#### [Work item]
Can you write out every line from the start of the records below through the line containing "524 197 17047", leaving out any pictures?

---------- Material shown

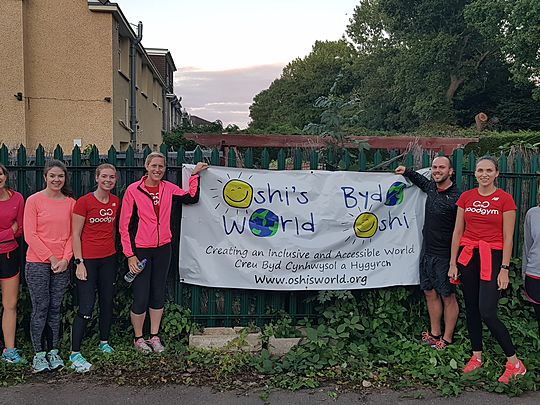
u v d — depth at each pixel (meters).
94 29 18.00
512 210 4.85
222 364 5.18
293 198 5.76
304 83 68.38
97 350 5.36
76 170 5.63
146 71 25.84
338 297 5.74
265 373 5.05
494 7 32.81
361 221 5.81
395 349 5.38
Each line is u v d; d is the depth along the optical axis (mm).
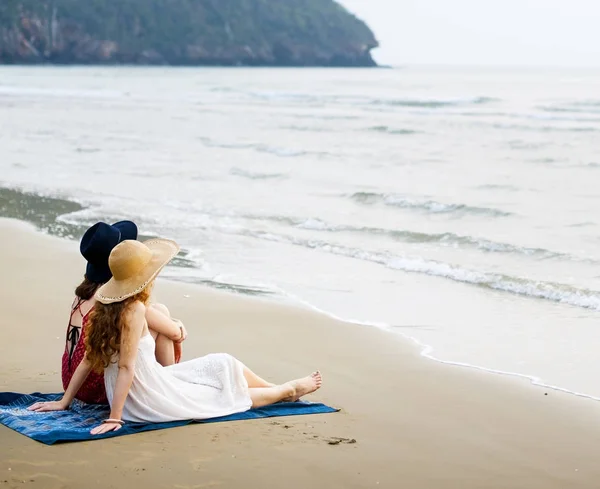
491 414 5836
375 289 10109
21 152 24953
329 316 8711
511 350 7652
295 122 35469
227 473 4547
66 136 29984
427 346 7730
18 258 11211
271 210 15672
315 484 4465
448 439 5293
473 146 26031
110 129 32938
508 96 52000
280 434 5188
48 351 6969
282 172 20781
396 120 35438
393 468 4758
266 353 7332
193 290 9805
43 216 14969
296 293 9836
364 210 15773
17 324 7828
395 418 5660
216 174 20438
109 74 115500
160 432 5125
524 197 17047
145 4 183750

--------------------

#### [Exercise answer]
u v d — depth at each pixel (meters).
94 29 18.00
512 210 4.85
222 364 5.18
293 198 5.76
304 83 68.38
97 350 5.36
76 170 5.63
146 71 25.84
338 297 5.74
265 373 5.05
494 7 32.81
361 221 5.81
395 349 5.38
Each line is u v d; d is the depth along the optical axis (mm).
491 414 5836
375 289 10109
21 152 24953
329 316 8711
511 350 7652
295 122 35469
227 473 4547
66 136 29984
427 346 7730
18 258 11211
271 210 15672
315 484 4465
448 439 5293
473 146 26031
110 129 32938
508 96 52000
280 434 5188
48 351 6969
282 172 20781
396 120 35438
393 468 4758
266 353 7332
193 290 9805
43 216 14969
296 293 9836
364 210 15773
17 324 7828
395 418 5660
216 174 20438
109 74 115500
160 432 5125
524 197 17047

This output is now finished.